» Page extract:
──────────

From 2025
Year wise list: 2025 | 2024 | 2023 | 2022 | 2018 | 2017 | 2016 | 2015 | 2014 | 2013 |

Learning Co-speech Gesture Representations

Sindhu B. Hegde

 

Date : 11/04/2025

 

Abstract:

Humans gesture when they speak -- gesturing is an integral part of non-verbal communication. Yet, large-scale understanding of co-speech gestures remains relatively underexplored. In this talk, I will delve into different approaches for learning co-speech gesture representations, highlight key challenges, and outline promising directions to advance gesture understanding in real-world, multimodal settings.

Bio:

Sindhu Hegde is a second-year PhD student in the Visual Geometry Group (VGG) at the University of Oxford, supervised by Prof. Andrew Zisserman.  Her research is in Computer Vision, particularly in multimodal learning, video understanding, and self-supervised learning. Prior to joining Oxford,  she worked as a Lead Data Scientist @ Verisk Analytics. Before that, she pursued a Master’s by Research (MS) at Centre for Visual Information Technology (CVIT),  IIIT Hyderabad, supervised by Prof. C V Jawahar (IIIT-H) and Prof. Vinay Namboodiri (University of Bath, UK). Her Master’s research focused on exploiting  the redundancies in vision and speech modalities for cross-modal generation.


Sounds of Pouring

Piyush

Piyush Bagad

 

Date : 09/04/25

 

Abstract:

What can possibly be scientifically interesting about such a mundane chore as pouring a liquid into a glass? We perform this action all the time but barely realise that we effortlessly learn to infer several useful physical properties in the process. For example, evidence in psychoacoustics suggests that humans can accurately infer the level of the liquid, the time to fill, the size of the container, and even the temperature of the liquid merely from the sound of liquid. How do we do it? What is the physics behind pouring? How can we use it to train an audio model to predict some of these physical properties solely from the sound of pouring? I will answer these questions in the talk.

──────────

» Information supplied:

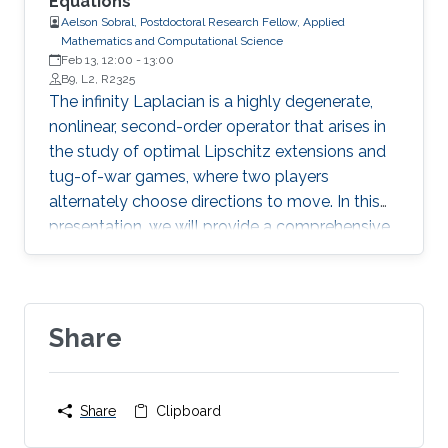
Equations
Aelson Sobral, Postdoctoral Research Fellow, Applied
Mathematics and Computational Science
Feb 13, 12:00
-
13:00
B9, L2, R2325
The infinity Laplacian is a highly degenerate,
nonlinear, second-order operator that arises in
the study of optimal Lipschitz extensions and
tug-of-war games, where two players
alternately choose directions to move. In this
presentation, we will provide a comprehensive
motivation for key aspects of the infinity
Laplacian and report on recent advances in the
qualitative properties of its evolutionary
counterpart.
Share
Share
Clipboard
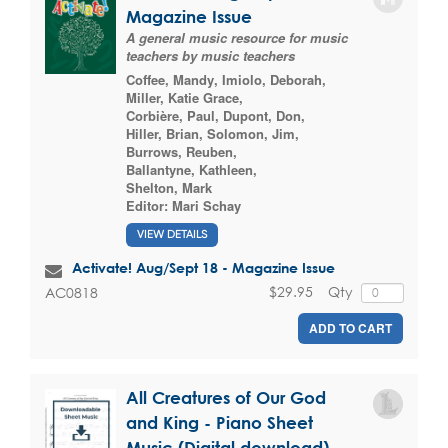
Magazine Issue
A general music resource for music
teachers by music teachers
Coffee, Mandy
,
Imiolo, Deborah
,
Miller, Katie Grace
,
Corbière, Paul
,
Dupont, Don
,
Hiller, Brian
,
Solomon, Jim
,
Burrows, Reuben
,
Ballantyne, Kathleen
,
Shelton, Mark
Editor:
Mari Schay
VIEW DETAILS
Activate! Aug/Sept 18 - Magazine Issue
$29.95
Qty
AC0818
ADD TO CART
All Creatures of Our God
and King - Piano Sheet
Music (Digital download)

──────────

» Tasks to complete:
[1] Print the part of the seminar listing beginning with "Date : 09/04/25" and running through "in the talk.".
[2] Proceed with the seminar listing from its last line onward.
The material is kept apart from the seminar listing.

» Exercise answers:
[1]
Date : 09/04/25

 

Abstract:

What can possibly be scientifically interesting about such a mundane chore as pouring a liquid into a glass? We perform this action all the time but barely realise that we effortlessly learn to infer several useful physical properties in the process. For example, evidence in psychoacoustics suggests that humans can accurately infer the level of the liquid, the time to fill, the size of the container, and even the temperature of the liquid merely from the sound of liquid. How do we do it? What is the physics behind pouring? How can we use it to train an audio model to predict some of these physical properties solely from the sound of pouring? I will answer these questions in the talk.

[2]
Bio:

Piyush is a PhD student at the VGG lab in Oxford. He is supervised by Prof. Andrew Zisserman. His interests lie in time-sensitive multi-modal video understanding. Previously, he did his Master’s in AI at the University of Amsterdam. He has also worked as a Research Fellow at Wadhwani AI in Mumbai. 

 

Model Compression (Pruning and Quantization Strategies)

Srinivas

Dr. Srinivas Rana

 

Date : 02/04/2025

 

Abstract:

Model compression, focusing specifically on pruning and quantization strategies, is an essential topic in machine learning. As machine learning models become more complex and resource-demanding, exploring ways to make them more efficient without sacrificing their performance is crucial. Pruning and quantization are two key techniques that help reduce the size of models, improve inference speed, and lower resource consumption, making them more suitable for deployment on edge devices or in environments with limited computational power.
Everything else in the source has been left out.